Lise Meitner est née à Vienne le 7 novembre 1878. À l’époque, les filles ne sont pas admises au lycée et en 1897, elles sont autorisées à entrer à l’Université si elles ont le Matura, équivalent du baccalauréat. Lise prépare, grâce à des leçons privées, ce diplôme et entre à l’université en octobre 1901. Elle entreprend d’abord des études de mathématiques et de physique puis se spécialise en physique et suit les cours de Ludwig Boltzmann (1844 -1906). Franz Exner (1849-1926) est son directeur de thèse et, le 1er février 1906, elle obtient son doctorat, elle est la seconde femme à obtenir un doctorat à l’université de Vienne.
Elle commence alors un travail sur la radioactivité à la demande de Stefan Meyer (1872-1949). Elle doit mesurer l’absorption des particules alpha (α) et bêta (β) lors de la traversée de feuilles minces de différents métaux. Ces travaux ne lui permettent pas d’envisager d’obtenir un poste à l’université dans l’Empire austro-hongrois. Mais passionnée par la physique, elle part à Berlin en septembre 1907 afin de suivre les cours de Max Planck (1858-1947) et elle souhaite aussi continuer la recherche.
Le professeur Heinrich Rubens (1865-1922) est le directeur du département de physique expérimentale à Berlin, il accepte de lui ouvrir son laboratoire et c’est avec Otto Hahn (1879-1968), un chimiste qui travaille sur la radioactivité, qu’elle va commencer ses recherches. Ils ont le même âge et une profonde amitié va leur permettre de mener à bien la découverte de la fission nucléaire.
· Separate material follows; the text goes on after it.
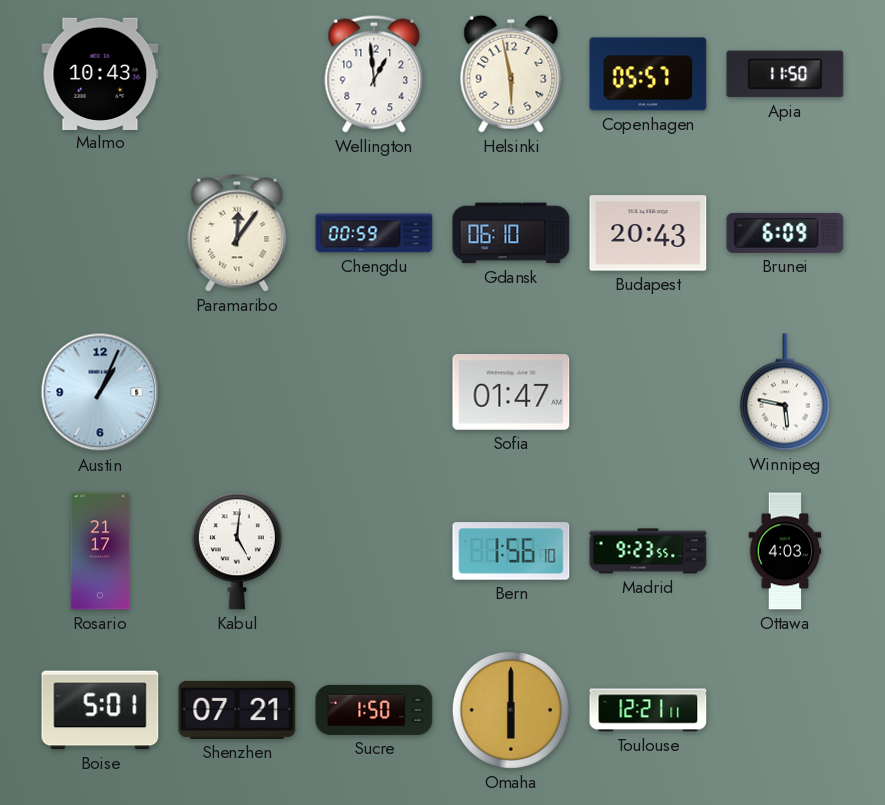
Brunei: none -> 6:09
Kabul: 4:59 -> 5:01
À l’époque, à Berlin, il est difficile à une femme d’entrer dans un laboratoire de chimie et Lise Meitner doit travailler dans un réduit. Enfin en 1909, la législation ayant changé, Lise Meitner peut poursuivre ses recherches dans le laboratoire de chimie. La collaboration de Lise Meitner et d’Otto Hahn sera très fructueuse car elle possède la connaissance de la physique et des mathématiques et lui les qualités d’un chimiste et d’un expérimentateur.
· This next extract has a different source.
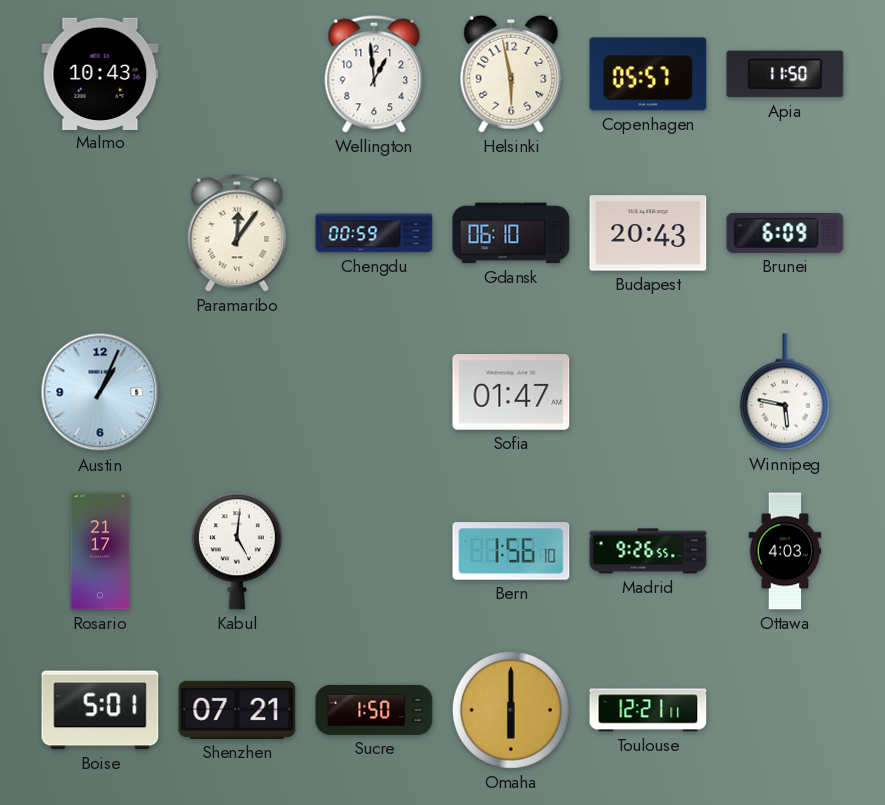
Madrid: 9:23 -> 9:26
L’Empereur Guillaume II inaugure le 23 octobre 1912 l’Institut de chimie Kaiser Wilhelm à Dahlem près de Berlin. Otto Hahn prend la direction d’un laboratoire de radioactivité et Lise Meitner, travaillant jusqu’à présent sans être payée, obtient grâce à Max Planck un poste d’assistante, son premier poste rémunéré jusque là elle vivait avec ce que ses parents lui envoyaient. Les travaux de Lise Meitner et d’Otto Hahn sont connus dans l’Europe et cités dès 1910 dans les Comptes rendus de l’Académie des sciences de Paris.
Au début de la Première Guerre mondiale, Lise Meitner reste à Berlin, poursuit son travail d’assistante de Planck et donne des cours de rayons X aux médecins militaires. Ensuite, elle se porte volontaire comme infirmière radiologue dans l’armée autrichienne de juin 1915 à l’automne 1917, elle travaille dans les hôpitaux et sur le front. Puis elle revient à Berlin et se voit confier la mise en place du département de radioactivité à l’institut Kaiser Wilhelm de physique. Elle poursuit son travail avec Otto Hahn, et ils découvrent le protactinium en 1918 qui n’a été isolé qu’en 1934.
En 1925, L’Autriche récompense le travail de Lise Meitner en lui attribuant le prix Lieben tandis qu’à Berlin, en 1926, elle devient la première femme professeur à l’université. À Rome, du 11 au 18 octobre 1931, se tient le premier Congrès international de physique nucléaire, Enrico Fermi (1901-1954) en est le secrétaire général. Lise Meitner et Marie Curie assistent aux exposés et participent aux débats. Suite à ce congrès, Fermi envoie Franco Rasetti (1901-2001) au laboratoire d’Otto Hahn et Lise Meitner en 1931-1932.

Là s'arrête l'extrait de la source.